Samedi, jusqu’au dénouement des négociations avec le ministre de la défense, Alain-Richard Donwahi, le mouvement des mutins s’est étendu dans les grandes garnisons, notamment à Daloa (troisième région militaire) et Korhogo (quatrième région militaire). Les militaires de plusieurs autres villes du pays, dont Abidjan, ont exprimé leur colère, empêchant la circulation des biens et des personnes. Routes coupées, écoles, commerces et banques fermées, les populations ont été une nouvelle fois prises en otage.
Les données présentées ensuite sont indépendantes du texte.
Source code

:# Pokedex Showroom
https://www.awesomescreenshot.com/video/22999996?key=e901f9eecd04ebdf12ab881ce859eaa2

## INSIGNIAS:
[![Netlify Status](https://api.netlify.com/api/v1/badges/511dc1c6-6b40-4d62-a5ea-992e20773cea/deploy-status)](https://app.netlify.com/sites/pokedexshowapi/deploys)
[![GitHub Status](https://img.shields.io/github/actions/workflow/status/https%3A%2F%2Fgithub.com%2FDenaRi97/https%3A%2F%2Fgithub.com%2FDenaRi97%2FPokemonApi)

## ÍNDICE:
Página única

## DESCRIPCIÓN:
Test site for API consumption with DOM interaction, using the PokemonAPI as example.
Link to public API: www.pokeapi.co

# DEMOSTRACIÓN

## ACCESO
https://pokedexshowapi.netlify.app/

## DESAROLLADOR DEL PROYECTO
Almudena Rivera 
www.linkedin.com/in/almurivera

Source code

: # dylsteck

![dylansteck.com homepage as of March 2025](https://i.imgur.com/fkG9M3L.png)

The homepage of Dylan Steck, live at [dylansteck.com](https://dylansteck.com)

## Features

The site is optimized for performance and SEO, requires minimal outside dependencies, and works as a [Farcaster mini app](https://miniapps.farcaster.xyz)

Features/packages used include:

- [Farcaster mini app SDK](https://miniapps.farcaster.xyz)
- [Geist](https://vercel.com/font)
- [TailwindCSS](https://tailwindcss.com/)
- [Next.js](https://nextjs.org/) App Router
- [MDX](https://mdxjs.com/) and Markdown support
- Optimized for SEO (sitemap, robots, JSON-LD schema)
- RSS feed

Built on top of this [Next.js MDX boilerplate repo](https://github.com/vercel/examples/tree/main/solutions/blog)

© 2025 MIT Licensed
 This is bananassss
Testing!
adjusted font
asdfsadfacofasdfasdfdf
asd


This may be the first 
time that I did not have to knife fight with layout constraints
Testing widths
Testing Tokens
« Le pire, une journée de plus et nous n’en étions plus loin », soupire Julie Koné, présidente du Centre féminin pour la démocratie et les droits humains en Côte d’Ivoire. « Franchement, on ne peut pas continuer à regarder l’armée agir de la sorte, chaque fois qu’il y a des revendications de soldats. Tout le monde est conscient qu’il y a de véritables problèmes au niveau social, mais (les militaires) n’avaient pas besoin de faire parler les armes. Il faut que cela s’arrête », plaide Mme Koné.

« Je déplore cette manière de revendiquer. Elle est inappropriée et ternit l’image du pays », a condamné, dans une déclaration à la télévision nationale, le chef de l’Etat ivoirien, Alassane Ouattara, après un conseil des ministres extraordinaire samedi en fin d’après-midi. Mais auparavant, il avait cédé aux exigences des militaires en donnant son accord « pour la prise en compte des revendications relatives aux primes et à l’amélioration des conditions de vie et de travail ».

Appels à publier les détails de l’accord

A ce stade, les détails de cet accord n’ont pas été communiqués. Ce qui fait réagir certains Ivoiriens. « Notre souhait est que le contenu et le calendrier de ce énième accord soient connus de tous, y compris la question des ex-combattants qui se montrent menaçants chaque fois. Il faut éviter les accords de dupes », râle Aristide Asseman, fonctionnaire, qui rappelle l’accord déjà conclu avec les militaires il y a un peu plus de deux ans.

En novembre 2014, déjà, le pays avait en effet été secoué par un soulèvement de ce type. Mais celui-ci n’avait duré qu’une journée. Les soldats réclamaient le paiement de leurs arriérés de soldes, depuis les accords de Ouagadougou de 2007, qui avaient été signés entre le régime d’alors et les anciens rebelles. Après une rencontre entre les militaires et les ministres de la défense et de l’intérieur, ces derniers s’étaient engagés à verser ces arriérés entre novembre 2014 et décembre 2014. Un engagement tenu, apprend-on auprès de certains soldats. A l’occasion, les deux parties avaient insisté sur le fait qu’il s’agissait de « revendications » et non d’une « mutinerie ».

L’actuel mouvement de mécontentement des soldats est intervenu alors que le pays se prépare à entrer dans sa troisième République avec l’annonce d’un nouveau gouvernement, la mise en place d’un nouveau Parlement et la désignation d’un vice-président. La session d’ouverture de l’Assemblée nationale était prévue lundi 9 janvier, mais elle a été reportée, en raison des événements. Toutefois, deux candidatures ont été annoncées pour le poste de président. Celle du sortant Guillaume Soro et celle d’Evariste Méambly, un cadre de l’ouest du pays. En attendant, lundi, le pays devrait encore vivre au ralenti, à la suite d’une grève annoncée des fonctionnaires.